(WHAT IS REQUIRED):
Write the next part of the text below on neutrinos in the ABC preon model, picking up after its final sentence.

(READING TEXT):
----

This is the seventh thread in the series on the ABC Preon Model. Links to earlier threads will appear in the comment below.
At this point it is important to consider the role of the neutrino in the ABC preon model.
There is only one neutrino in the ABC Preon Model. There is no labeling of neutrinos as being an electron neutrino, a muon neutrino or a tauon
neutrino. Nor are anti-neutrinos tagged as being different from regular neutrinos in the ABC Preon Model. Like photons, it is assumed that neutrinos
can be pair produced in vacuum. But just as the photons that are produced from pair-production are regular photons, so the neutrinos that are produced
from pair-production are just regular neutrinos. The neutrino, like the photon, is its own anti-particle as understood from the ABC Preon Model.
The original rationale for neutrinos not coming in different flavors and types was just a straight-forward analogy with photons since the ABC Preon
Model proposes that the neutrino, like the photon, is a force carrier. But another reason for proposing that all neutrinos are the same comes from the
modeling of mesons within the ABC Preon Model. Below we repeat the drawing from a previous thread:
In the above picture recall that a notation is employed wherein a line joining preons represents a binding neutrino. From the picture it is easy to
see how an anti-neutrino could bind the anti-A to the anti-C, and how an anti-neutrino could bind the anti-B to the anti-C, as then anti-quarks would
involve anti-neutrinos along with anti-preon constituents. But what about the binding between the C and the anti-C? It is there that the sameness of
anti-neutrinos and neutrinos becomes apparent.
A Prediction Realized. The original publication (about 20 years ago) predicted that neutrino oscillations should exist at some level. This
prediction was based on a pure simplicity argument founded upon an analogy with photons as mentioned above. It was admitted that it might indeed prove
necessary to include a labeling and separation of the various types of neutrino if experimental data demanded it, but that would leave the ABC preon
model no better nor worse than the standard model as far as neutrinos are concerned. The argument as to why neutrino oscillations had not been seen at
the time of publication was that it may be that the cross section for interaction is just so small that oscillations hadn't been observed yet.

----

Stored items:
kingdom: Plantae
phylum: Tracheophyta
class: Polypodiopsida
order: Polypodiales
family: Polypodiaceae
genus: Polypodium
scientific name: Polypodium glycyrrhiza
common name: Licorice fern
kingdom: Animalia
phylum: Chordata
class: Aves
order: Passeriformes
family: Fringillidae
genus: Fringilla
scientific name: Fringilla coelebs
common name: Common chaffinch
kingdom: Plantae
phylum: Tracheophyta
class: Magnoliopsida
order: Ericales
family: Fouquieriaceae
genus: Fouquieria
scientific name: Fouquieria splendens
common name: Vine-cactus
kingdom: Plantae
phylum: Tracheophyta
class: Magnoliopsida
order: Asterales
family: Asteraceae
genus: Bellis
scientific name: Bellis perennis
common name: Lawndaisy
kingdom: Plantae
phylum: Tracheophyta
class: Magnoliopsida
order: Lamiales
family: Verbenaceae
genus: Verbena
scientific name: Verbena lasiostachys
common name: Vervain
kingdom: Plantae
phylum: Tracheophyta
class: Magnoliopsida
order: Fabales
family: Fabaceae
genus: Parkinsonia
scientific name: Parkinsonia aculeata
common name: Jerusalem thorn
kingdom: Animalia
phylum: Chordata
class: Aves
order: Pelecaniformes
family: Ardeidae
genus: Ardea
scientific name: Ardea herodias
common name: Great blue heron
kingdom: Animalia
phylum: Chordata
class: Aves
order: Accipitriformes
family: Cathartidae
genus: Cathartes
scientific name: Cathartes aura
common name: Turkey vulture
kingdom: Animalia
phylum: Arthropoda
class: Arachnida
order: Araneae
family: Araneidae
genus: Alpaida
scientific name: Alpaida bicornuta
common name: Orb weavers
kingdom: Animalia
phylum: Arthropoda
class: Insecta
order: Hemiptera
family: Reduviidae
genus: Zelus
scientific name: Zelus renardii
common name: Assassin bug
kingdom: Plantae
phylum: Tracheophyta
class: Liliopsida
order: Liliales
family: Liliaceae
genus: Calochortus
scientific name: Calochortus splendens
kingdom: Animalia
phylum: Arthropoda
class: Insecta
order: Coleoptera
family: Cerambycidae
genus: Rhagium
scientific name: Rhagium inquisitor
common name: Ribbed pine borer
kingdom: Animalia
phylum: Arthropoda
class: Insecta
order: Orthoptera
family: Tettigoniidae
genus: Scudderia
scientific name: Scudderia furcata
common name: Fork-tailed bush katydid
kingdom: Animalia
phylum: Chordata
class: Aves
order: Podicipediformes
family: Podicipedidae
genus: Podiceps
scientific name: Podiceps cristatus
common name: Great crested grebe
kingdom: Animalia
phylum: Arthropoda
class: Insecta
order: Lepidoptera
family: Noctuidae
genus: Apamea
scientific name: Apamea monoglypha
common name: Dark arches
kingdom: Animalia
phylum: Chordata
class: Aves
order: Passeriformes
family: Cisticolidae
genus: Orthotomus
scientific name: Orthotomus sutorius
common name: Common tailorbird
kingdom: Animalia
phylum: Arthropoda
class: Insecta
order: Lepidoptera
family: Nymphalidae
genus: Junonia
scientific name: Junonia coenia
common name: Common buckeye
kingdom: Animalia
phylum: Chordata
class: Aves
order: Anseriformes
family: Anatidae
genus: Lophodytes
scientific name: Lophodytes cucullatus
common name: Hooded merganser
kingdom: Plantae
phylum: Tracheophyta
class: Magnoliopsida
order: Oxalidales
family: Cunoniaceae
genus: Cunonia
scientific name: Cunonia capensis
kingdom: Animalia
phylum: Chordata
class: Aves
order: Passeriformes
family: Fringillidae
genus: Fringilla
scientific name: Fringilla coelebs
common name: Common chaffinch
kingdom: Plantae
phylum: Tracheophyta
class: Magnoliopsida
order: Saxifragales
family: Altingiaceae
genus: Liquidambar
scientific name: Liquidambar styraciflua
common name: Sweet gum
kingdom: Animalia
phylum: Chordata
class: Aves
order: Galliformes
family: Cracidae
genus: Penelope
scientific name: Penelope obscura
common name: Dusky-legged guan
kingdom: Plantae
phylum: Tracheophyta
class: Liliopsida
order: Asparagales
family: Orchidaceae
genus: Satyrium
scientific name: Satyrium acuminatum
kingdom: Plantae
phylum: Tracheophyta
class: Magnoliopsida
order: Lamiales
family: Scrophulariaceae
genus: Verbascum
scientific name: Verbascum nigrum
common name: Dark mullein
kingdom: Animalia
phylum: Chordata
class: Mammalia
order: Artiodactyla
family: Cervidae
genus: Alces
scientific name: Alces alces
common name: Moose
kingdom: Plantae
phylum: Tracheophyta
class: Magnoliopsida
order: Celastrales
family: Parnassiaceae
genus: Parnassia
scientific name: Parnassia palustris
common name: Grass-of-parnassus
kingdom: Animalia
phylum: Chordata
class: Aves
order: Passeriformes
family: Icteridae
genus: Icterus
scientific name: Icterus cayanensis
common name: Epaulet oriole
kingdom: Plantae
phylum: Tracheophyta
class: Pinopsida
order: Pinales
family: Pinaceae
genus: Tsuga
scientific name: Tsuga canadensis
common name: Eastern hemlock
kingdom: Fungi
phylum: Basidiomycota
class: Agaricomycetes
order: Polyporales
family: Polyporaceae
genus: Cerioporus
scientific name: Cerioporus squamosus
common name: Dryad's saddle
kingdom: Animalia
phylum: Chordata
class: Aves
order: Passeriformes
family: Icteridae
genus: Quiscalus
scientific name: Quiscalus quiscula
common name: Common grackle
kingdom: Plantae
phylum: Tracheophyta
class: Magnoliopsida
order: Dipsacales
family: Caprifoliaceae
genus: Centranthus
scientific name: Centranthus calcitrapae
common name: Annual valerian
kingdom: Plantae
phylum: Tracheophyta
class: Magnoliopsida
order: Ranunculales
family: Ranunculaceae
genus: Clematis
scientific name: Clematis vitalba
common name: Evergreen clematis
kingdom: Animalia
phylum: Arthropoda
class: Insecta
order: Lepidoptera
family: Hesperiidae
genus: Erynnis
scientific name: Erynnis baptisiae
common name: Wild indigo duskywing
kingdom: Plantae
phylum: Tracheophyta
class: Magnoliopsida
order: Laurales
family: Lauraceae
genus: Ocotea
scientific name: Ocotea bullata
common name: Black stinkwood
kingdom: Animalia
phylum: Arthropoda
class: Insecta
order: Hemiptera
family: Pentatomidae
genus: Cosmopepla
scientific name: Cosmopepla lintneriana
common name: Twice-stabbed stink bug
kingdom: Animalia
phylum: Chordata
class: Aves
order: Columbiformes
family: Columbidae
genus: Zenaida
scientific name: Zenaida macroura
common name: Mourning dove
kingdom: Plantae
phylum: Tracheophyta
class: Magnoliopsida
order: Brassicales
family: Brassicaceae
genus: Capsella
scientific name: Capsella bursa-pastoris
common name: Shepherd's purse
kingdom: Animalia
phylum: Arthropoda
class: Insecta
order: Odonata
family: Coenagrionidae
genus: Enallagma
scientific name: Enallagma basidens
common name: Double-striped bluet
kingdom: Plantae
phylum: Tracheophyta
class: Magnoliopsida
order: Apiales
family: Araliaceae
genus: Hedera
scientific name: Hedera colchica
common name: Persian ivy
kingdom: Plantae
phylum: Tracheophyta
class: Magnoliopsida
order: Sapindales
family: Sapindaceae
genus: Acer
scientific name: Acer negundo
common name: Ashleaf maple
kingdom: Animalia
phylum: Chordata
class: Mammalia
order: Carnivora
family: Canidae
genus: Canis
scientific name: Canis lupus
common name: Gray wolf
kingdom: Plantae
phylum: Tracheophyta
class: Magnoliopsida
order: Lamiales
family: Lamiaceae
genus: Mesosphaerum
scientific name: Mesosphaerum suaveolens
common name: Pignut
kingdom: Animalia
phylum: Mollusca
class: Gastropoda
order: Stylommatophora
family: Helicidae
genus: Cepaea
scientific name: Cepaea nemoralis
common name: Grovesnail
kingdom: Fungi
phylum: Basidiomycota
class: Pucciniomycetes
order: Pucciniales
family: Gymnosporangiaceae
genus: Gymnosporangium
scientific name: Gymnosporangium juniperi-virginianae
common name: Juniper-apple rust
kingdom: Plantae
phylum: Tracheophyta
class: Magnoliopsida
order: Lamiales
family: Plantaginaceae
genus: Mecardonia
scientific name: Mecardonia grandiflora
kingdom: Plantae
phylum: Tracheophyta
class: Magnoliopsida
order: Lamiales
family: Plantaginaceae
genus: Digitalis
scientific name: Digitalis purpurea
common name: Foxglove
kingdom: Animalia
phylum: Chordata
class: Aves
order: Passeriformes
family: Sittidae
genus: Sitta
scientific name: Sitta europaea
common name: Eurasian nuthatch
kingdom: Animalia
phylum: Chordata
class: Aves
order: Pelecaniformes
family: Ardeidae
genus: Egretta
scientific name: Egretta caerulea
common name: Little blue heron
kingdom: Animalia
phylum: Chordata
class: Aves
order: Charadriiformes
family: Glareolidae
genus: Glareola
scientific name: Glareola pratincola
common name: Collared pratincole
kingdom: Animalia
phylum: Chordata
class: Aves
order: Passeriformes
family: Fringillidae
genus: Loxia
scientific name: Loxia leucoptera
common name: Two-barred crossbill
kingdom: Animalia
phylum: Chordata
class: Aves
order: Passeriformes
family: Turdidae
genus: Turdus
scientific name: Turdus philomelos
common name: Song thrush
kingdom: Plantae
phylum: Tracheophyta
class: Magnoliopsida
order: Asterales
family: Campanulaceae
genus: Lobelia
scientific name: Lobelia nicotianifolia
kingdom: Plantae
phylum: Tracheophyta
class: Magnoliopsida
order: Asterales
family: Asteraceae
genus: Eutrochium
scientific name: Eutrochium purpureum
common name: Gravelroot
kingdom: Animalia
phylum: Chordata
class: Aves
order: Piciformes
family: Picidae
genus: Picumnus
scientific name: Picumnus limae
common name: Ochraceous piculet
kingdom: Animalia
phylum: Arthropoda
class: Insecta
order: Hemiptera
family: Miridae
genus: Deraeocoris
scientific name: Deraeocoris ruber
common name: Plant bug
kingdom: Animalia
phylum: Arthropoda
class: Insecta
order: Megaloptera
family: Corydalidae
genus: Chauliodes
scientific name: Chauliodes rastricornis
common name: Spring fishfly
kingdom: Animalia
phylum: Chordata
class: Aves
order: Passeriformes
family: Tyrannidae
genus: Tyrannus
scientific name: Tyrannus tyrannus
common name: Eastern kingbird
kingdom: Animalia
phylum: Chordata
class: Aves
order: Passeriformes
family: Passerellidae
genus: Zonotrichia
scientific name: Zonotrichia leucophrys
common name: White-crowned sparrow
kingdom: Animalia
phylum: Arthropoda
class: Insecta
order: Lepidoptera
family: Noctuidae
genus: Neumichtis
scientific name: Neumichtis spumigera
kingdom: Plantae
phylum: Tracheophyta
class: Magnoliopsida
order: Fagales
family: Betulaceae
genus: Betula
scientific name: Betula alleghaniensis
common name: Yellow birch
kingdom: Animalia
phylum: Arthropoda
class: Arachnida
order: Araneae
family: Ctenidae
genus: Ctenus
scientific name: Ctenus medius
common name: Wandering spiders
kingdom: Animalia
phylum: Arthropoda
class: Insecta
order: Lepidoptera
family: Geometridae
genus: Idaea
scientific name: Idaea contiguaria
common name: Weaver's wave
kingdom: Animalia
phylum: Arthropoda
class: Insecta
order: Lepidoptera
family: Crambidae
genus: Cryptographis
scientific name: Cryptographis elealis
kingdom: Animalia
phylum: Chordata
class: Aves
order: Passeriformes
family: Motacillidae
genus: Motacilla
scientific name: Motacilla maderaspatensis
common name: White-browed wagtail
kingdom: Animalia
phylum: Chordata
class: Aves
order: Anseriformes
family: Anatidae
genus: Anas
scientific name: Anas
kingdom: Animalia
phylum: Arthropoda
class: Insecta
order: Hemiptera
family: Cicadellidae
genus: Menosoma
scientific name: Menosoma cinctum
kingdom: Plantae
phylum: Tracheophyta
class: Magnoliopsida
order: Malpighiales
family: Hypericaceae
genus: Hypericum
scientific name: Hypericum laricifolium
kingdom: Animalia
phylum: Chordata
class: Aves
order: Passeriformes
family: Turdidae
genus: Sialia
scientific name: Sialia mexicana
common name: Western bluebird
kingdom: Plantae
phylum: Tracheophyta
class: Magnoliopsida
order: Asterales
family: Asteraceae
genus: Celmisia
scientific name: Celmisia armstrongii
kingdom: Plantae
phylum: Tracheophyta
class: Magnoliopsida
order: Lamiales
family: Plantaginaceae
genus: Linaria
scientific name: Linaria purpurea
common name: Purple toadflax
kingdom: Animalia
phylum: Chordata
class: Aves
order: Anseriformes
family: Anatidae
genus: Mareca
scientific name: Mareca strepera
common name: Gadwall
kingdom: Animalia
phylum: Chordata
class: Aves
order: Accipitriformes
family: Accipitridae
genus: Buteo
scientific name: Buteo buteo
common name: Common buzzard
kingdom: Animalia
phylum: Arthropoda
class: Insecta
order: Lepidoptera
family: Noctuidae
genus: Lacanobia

----

(WRITTEN ANSWER):
Years after the prediction for neutrino oscillations was made, neutrino oscillations were indeed found. Rather recent experimentation has determined
that the oscillations are consistent with a theory of neutrinos involving a small neutrino mass. And so the central prediction of the original ABC
Preon Model - that all neutrinos should be the same - has been proven by observations. What starts out as one "flavor" of neutrino will eventually
evolve to the other flavor types. This of course indicates that all neutrinos are indeed the same, and that their flavor is just a matter of some
flavor-phase that they are in at the time and place of observation.
Neutrino interaction cross sections are known to be very small. Yet in the ABC Preon Model neutrinos are responsible for what will be shown in
upcoming posts to be very large binding energies. Help on understanding how this can be so is found by considering what happens with the scattering of
photons off of matter.
First, consider what happens as photon energies get large. Photons in the visible spectrum already travel through glass with very small attenuation.
But when one gets to x-rays and gamma-rays the photons travel through even strongly absorbing materials more and more easily as their energy
increases. (
For a reference, click here.) Hence, we see that the cross section for
interaction decreases to smaller and smaller values as the photon energy is increased into the MeV and then to the GeV range.
Secondly, consider what happens when photons of small energy interact with atoms. For photons in the infrared, the energy of the photon is not enough
to excite the atomicly bound electrons into a new quantum state. Hence, low energy photons are incapable of changing the electron's energy level
within the atom.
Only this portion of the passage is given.